The study's DNA research revealed that, while many ocean dispersals may have occurred over time, only two led to the current faunas: one for the Caribbean islands and another for Central America. The scientists speculate that it may not be coincidental that these ancient and successful dispersals happened after the asteroid collision rather than earlier. “The asteroid impact generated giant waves that devastated the islands, probably eliminating any existing fauna at that time,” Hedges said.
The original frogs that successfully colonized the Caribbean islands likely hitched a ride on floating mats of vegetation called flotsam, which is the method typically used by land animals to travel across salt water. “Some rafts of flotsam, if they are washed out of rivers during storms and caught in ocean currents, can be more than a mile across and could include plants that trap fresh water and insect food for frogs,” Hedges said. It is not likely that the frog species dispersed simply by swimming because frogs dry easily and are not very tolerant of salt water.

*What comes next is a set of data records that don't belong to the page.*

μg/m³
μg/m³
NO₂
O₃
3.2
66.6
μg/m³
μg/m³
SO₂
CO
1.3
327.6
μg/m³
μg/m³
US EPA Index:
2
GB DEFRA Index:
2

In addition to the study's discoveries about Caribbean and Central American frogs, the research also revealed and defined an unusually large and unpredicted group of species in South America. “The South American group may have more than 400 species and is mostly associated with the large Andes mountains of South America,” Hedges said.
“Until now, the entire group of these terrestrial, tropical frog species — the eleutherodactylines — have been considered a “black hole” in frog biology because of the poor understanding of their evolutionary history,” explained Hedges. Scientists consider the knowledge of evolutionary relationships, also called “phylogeny,” to be fundamental to many fields of biology, including medicine, anatomy, physiology, ecology, and conservation.
This research was supported by the National Science Foundation's Biotic Surveys and Inventories Program, Systematic Biology Program, and Assembling the Tree of Life (AToL) Program. The latter program is an effort to understand the “tree of life,” or the relationships among all organisms. The research also was supported by the National Aeronautics and Space Administration's Astrobiology Institute (NAI). A major goal of NASA's Astrobiology Roadmap is to understand how past life on Earth interacted with its changing planetary environment, such as asteroid impacts and connections of continents.